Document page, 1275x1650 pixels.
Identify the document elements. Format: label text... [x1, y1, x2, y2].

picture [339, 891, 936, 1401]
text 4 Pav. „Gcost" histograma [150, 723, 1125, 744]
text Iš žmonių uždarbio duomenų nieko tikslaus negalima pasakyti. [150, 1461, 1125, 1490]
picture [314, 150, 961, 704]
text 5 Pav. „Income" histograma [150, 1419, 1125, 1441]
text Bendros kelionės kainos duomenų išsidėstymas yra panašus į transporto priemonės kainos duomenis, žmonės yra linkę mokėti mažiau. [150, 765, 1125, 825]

Exercise directions -
Copy, character for character, the lines from the line that holds "Identify the document" through the final line of the records above.

Written solution -
Identify the document elements. Format: label text... [x1, y1, x2, y2].

picture [339, 891, 936, 1401]
text 4 Pav. „Gcost" histograma [150, 723, 1125, 744]
text Iš žmonių uždarbio duomenų nieko tikslaus negalima pasakyti. [150, 1461, 1125, 1490]
picture [314, 150, 961, 704]
text 5 Pav. „Income" histograma [150, 1419, 1125, 1441]
text Bendros kelionės kainos duomenų išsidėstymas yra panašus į transporto priemonės kainos duomenis, žmonės yra linkę mokėti mažiau. [150, 765, 1125, 825]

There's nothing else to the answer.